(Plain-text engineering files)
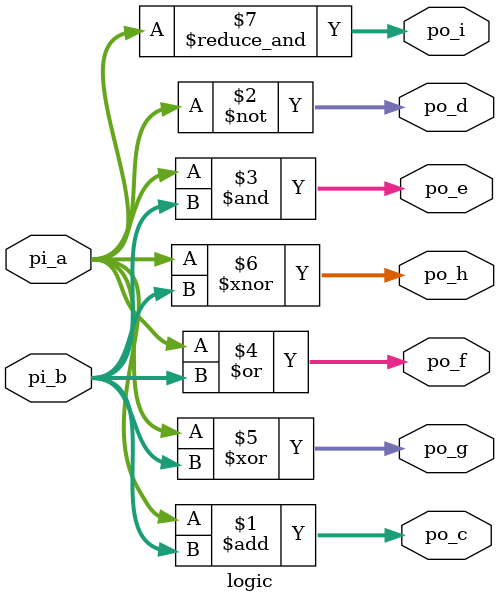
<source format=v>
module logic(
input wire[7:0] pi_a,
input wire[7:0] pi_b,

output wire[7:0] po_c,
output wire[7:0] po_d,
output wire[7:0] po_e,
output wire[7:0] po_f,
output wire[7:0] po_g,
output wire[7:0] po_h,
output wire[7:0] po_i
);

assign po_c = pi_a+pi_b;
assign po_d = ~pi_a;
assign po_e = pi_a&pi_b;
assign po_f = pi_a|pi_b;
assign po_g = pi_a^pi_b;
assign po_h = pi_a~^pi_b;
assign po_i = &pi_a;

endmodule
</source>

--- ASSIGNMENT ---
Set down exactly, and only, the lines from the one containing "assign po_c = pi_a+pi_b;" through the final line of the entries above.

--- RESULT FOR THIS EXERCISE ---
assign po_c = pi_a+pi_b;
assign po_d = ~pi_a;
assign po_e = pi_a&pi_b;
assign po_f = pi_a|pi_b;
assign po_g = pi_a^pi_b;
assign po_h = pi_a~^pi_b;
assign po_i = &pi_a;

endmodule
</source>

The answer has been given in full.